What the task requires >> Continue the thread on memory copying in `vec_slice<-` from the point where it stops.

Page extract >>
——————————
My default instinct these days is to always use vec_assign()
so I don't have to think about fighting this
Thanks for the explanation! I
So, is there any real use case for vec_slice<-
? If not, it might make sense to deprecate it.
Otherwise, a note in the documentation of vec_slice()
would be great.
Good catch, need to avoid using in tibble too.
I think the reason that this doesn't happen with simpler atomic types has something to do with ALTREP shallow duplication, which if I remember right lists currently can't do.
I think you're right. The terminology is a bit confusing because shallow duplication of lists already exists, but unlike ALTREP shallow duplication which creates a wrapper around another SEXP, shallow duplication of lists causes a copy of the whole pointer array.
However I think we could do better. The reference count inside vec_slice<-
is 2. There is one reference for the object in the calling environment (the fresh shadow duplicate) and another in vec_slice<-
's own execution environment. Since we own the latter, I think we can ignore that reference and go ahead with mutation. For atomic vectors we would have to duplicate the vector pointed to by the altrep wrapper as we do now. For lists however we could mutate without duplication since they have just been copied in the process and are only referenced in our calling environment. This would solve the performance difference.
@lionel- you mean vec_slice<-
, right?
oh yes
I don't think the reference count inside vec_slice<-
is always 2. In the somewhat rare case that it is called like vec_slice<-(x, i, value)
then we don't get that copy.
Can we differentiate between these two cases?
library(rlang)
library(vctrs)
fn_slice_assign <- function(x, i, value) {
profmem::profmem(vec_slice(x, i) <- value)
}
fn_slice_assign2 <- function(x, i, value) {
profmem::profmem(`vec_slice<-`(x, i, value))
}
x <- as.list(0L + 1:100e3)
i <- 1:1000 + 0L
value <- list(-1L)
fn_slice_assign(x, i, value)
#> Rprofmem memory profiling of:
#> vec_slice(x, i) <- value
#>
#> Memory allocations:
#> what bytes calls
#> 1 alloc 800048 <internal>
#> 2 alloc 8048 vec_slice<-()
——————————
Exercise data >>
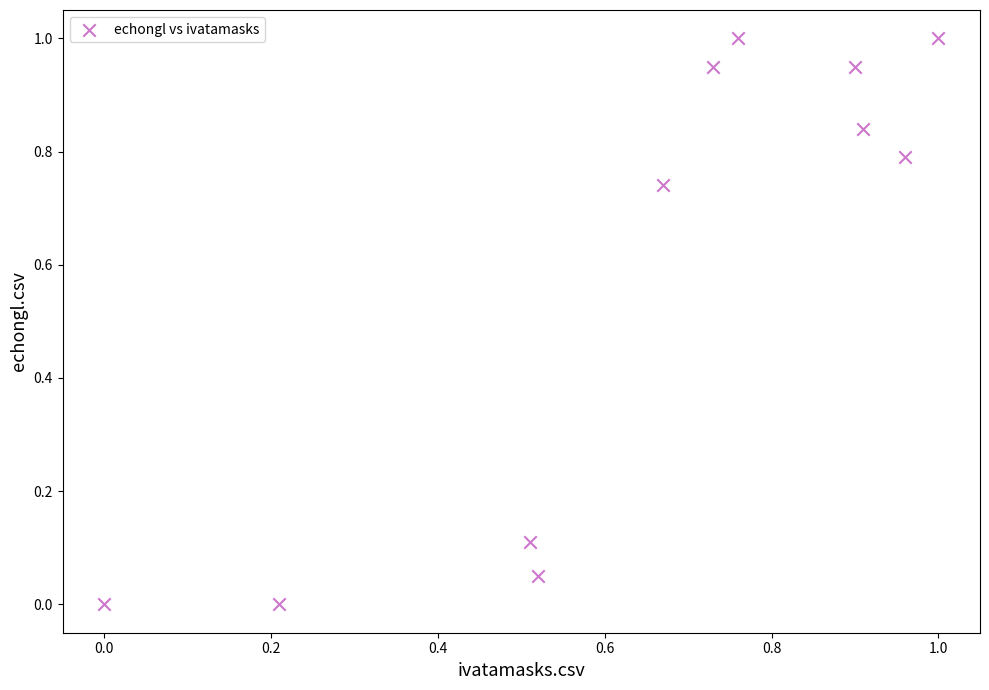

What is the range of Y values (max minus min)?

1.0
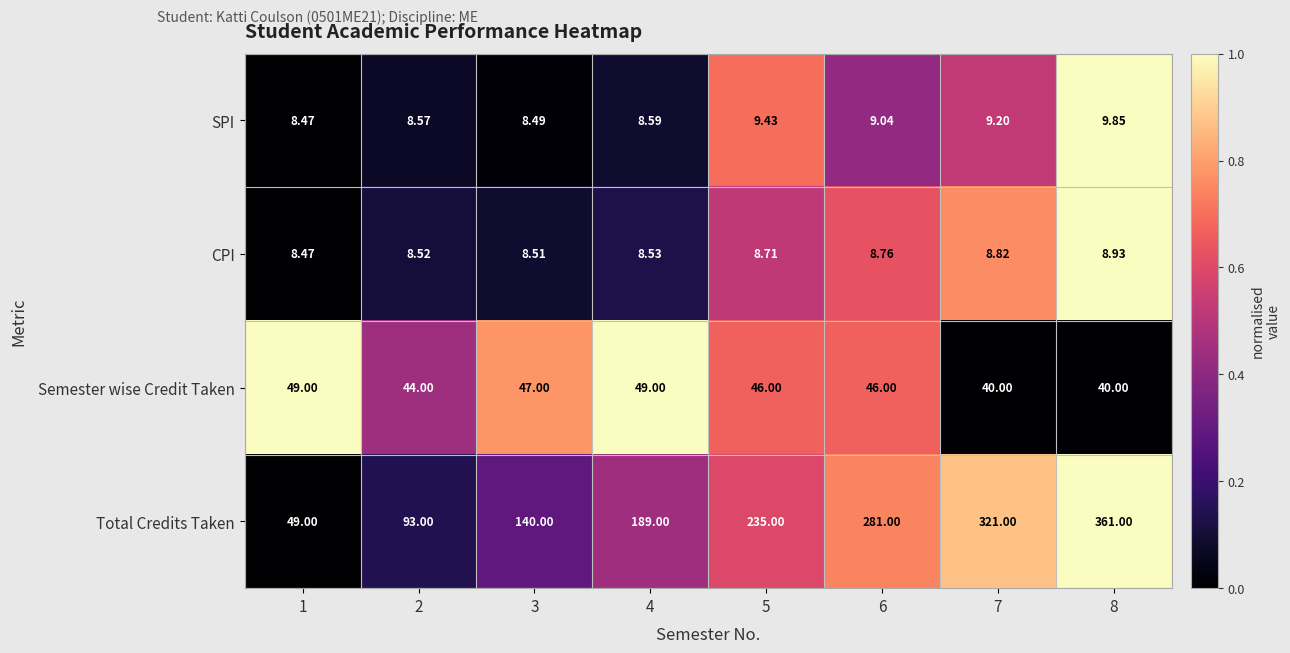

List the series in order of their peak value, highest first.

Total Credits Taken, Semester wise Credit Taken, SPI, CPI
——————————
Response area >>
#> 3 alloc 800048 vec_slice<-()
#> total 1608144
fn_slice_assign2(x, i, value)
#> Rprofmem memory profiling of:
#> `vec_slice<-`(x, i, value)
#>
#> Memory allocations:
#> what bytes calls
#> 1 alloc 8048 vec_slice<-()
#> 2 alloc 800048 vec_slice<-()
#> total 808096
Created on 2021-08-20 by the reprex package (v2.0.0.9000)
I don't think the reference count inside vec_slice<- is always 2.
I see a refcount of 2:
`foo<-` <- function(x, value) .Internal(inspect(x))
x <- list(NULL)
foo(x) <- NULL
#> @7fee125cb380 19 VECSXP g0c1 [REF(2)] (len=1, tl=0)
#> @7fee1600d4e0 00 NILSXP g1c0 [MARK,REF(65535)]
x <- list(NULL)
`foo<-`(x, NULL)
#> @7fee125ac7c0 19 VECSXP g0c1 [REF(2)] (len=1, tl=0)
#> @7fee1600d4e0 00 NILSXP g1c0 [MARK,REF(65535)]
This make sense since we have the reference in the calling environment and the reference in vec_slice<-
's exec env. I think the profmem result you're seeing is because the replacement logic of the REPL isn't called.
But your point stands, if we see a refcount of 2 in that case, we technically shouldn't mutate. However I think this sort of usage for replacement functions is frown upon by R core. We could just say it's unsupported and vec_assign()
should be used. I think having the side effect in direct calls is reasonable because there is a <-
in the name of the function.
Perhaps you could tell the difference between the two usages by checking for the *tmp*
binding in the caller env, though that may not be a 100% sure heuristic. oh actually we can check for the sys.call()
, it looks like this:
`foo<-`(`*tmp*`, value = NULL)
I’m with @mgirlich — given the complexity of vec_slice<-
why not just deprecate in favour of vec_assign
? It’s not like the interface is that much worse.
In @mgirlich's example, there is exactly one copy that must be made in all cases (a fixed vec_slice<-
and vec_assign()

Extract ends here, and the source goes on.